> **Work instructions**
a) In the Item 404 passage, what dollar amount must a transaction exceed to require disclosure under Item 404(a) for a 5 percent shareholder?
b) Repeat the Item 404 passage from "Question: Item 404(a)" down to "5 percent shareholder?".
c) In the Item 404 passage, the question that begins "Item 404(a) requires, in pertinent part" gives conditions under which a transaction must be disclosed. List them all.

> **Quoted passage**
----------------------------------------

Question: If a company with a class of securities registered under the Exchange Act that is current in its Exchange Act reports files a Form S-1 that does not incorporate information by reference, must Item 404(a) disclosure be provided for fiscal years ending before December 15, 2006 if the company already provided Item 404 disclosure for these years under the pre-2006 Item 404 requirements in a Commission filing?
Answer: No. Companies do not have to "restate" Item 404(a) disclosure under the 2006 Item 404 requirements if it was previously reported under the pre-2006 requirements. [Mar. 13, 2007]

Question 130.02

Question: If a company files a registration statement for an initial public offering on Form S-1, or files a Form 10 to register a class of securities under the Exchange Act, must the company provide Item 404(a) disclosure pursuant to the 2006 Item 404 requirements for fiscal years ending before December 15, 2006?
Answer: Yes. Disclosure must be provided in these filings pursuant to the 2006 Item 404 requirements for the period specified in Instruction 1 to Item 404. [Mar. 13, 2007]

Question 130.03

Question: Item 404(a) requires, in pertinent part, disclosure of any transaction since the beginning of the registrant's last fiscal year between the registrant and any 5 percent shareholder where the amount involved exceeds $120,000 and the 5 percent shareholder has a direct or indirect material interest in the transaction. Is disclosure required of such a transaction that occurred since the beginning of the registrant's last fiscal year, but prior to the date the person became a 5 percent shareholder?

----------------------------------------

Dataset excerpt
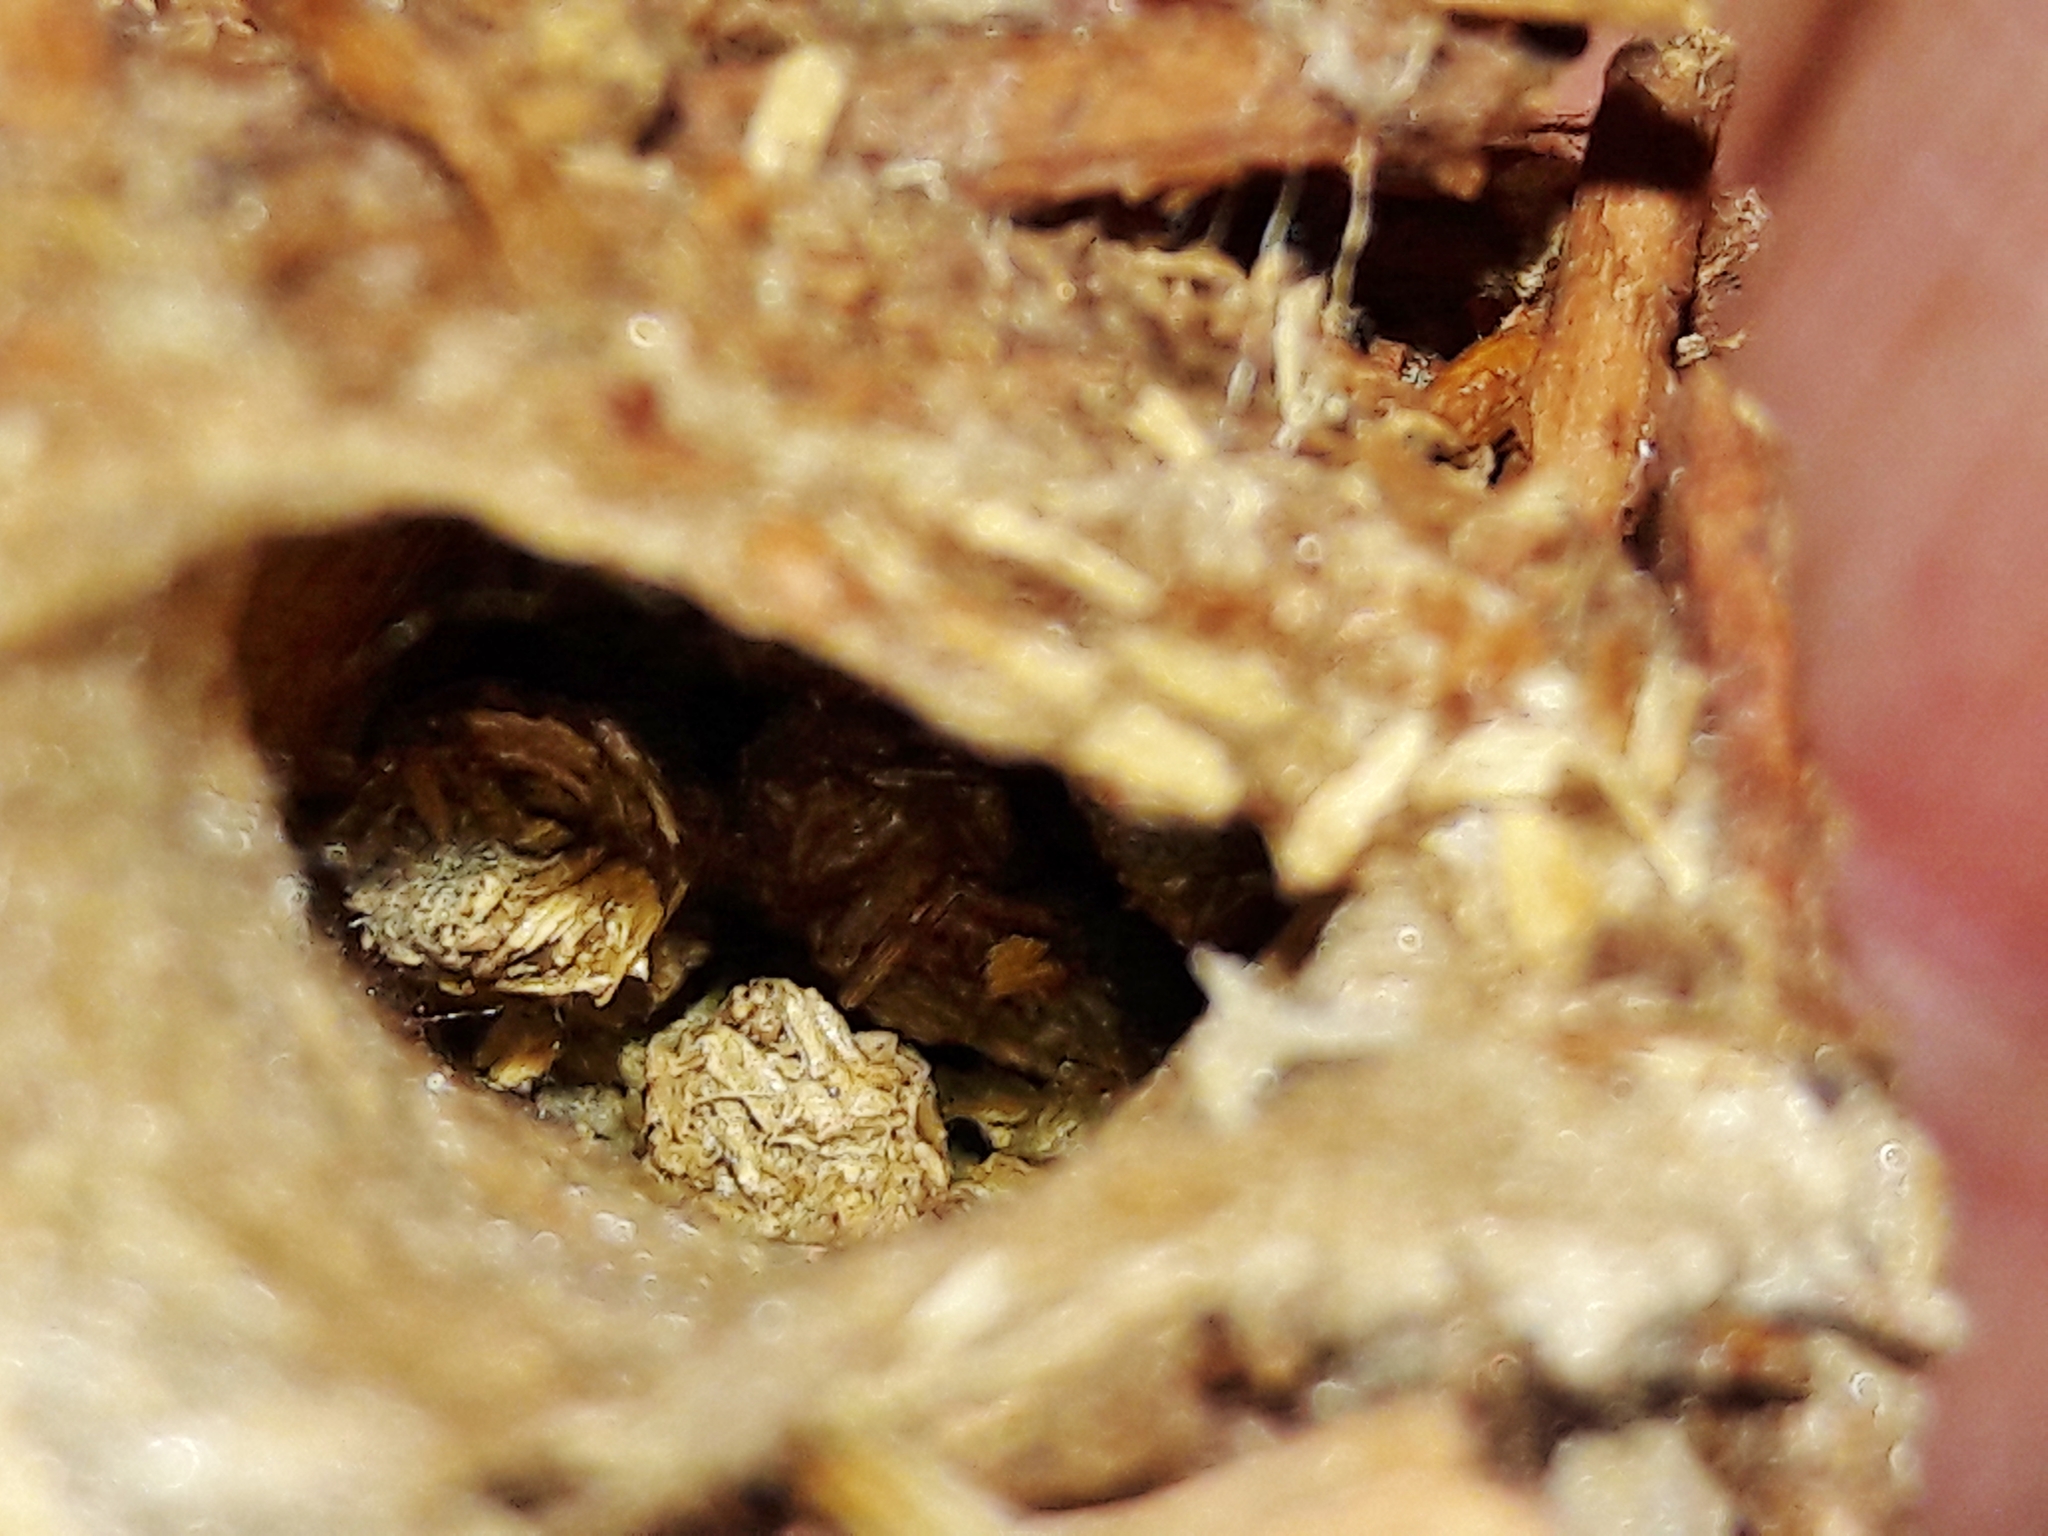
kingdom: Animalia
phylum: Arthropoda
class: Insecta
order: Lepidoptera
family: Psychidae
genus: Oiketicus
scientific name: Oiketicus kirbyi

----------------------------------------

> **Solution set**
a) $120,000

b)
Question: Item 404(a) requires, in pertinent part, disclosure of any transaction since the beginning of the registrant's last fiscal year between the registrant and any 5 percent shareholder where the amount involved exceeds $120,000 and the 5 percent shareholder has a direct or indirect material interest in the transaction. Is disclosure required of such a transaction that occurred since the beginning of the registrant's last fiscal year, but prior to the date the person became a 5 percent shareholder?

c)
- The transaction occurred since the beginning of the registrant's last fiscal year.
- It is between the registrant and any 5 percent shareholder.
- The amount involved exceeds $120,000.
- The 5 percent shareholder has a direct or indirect material interest in the transaction.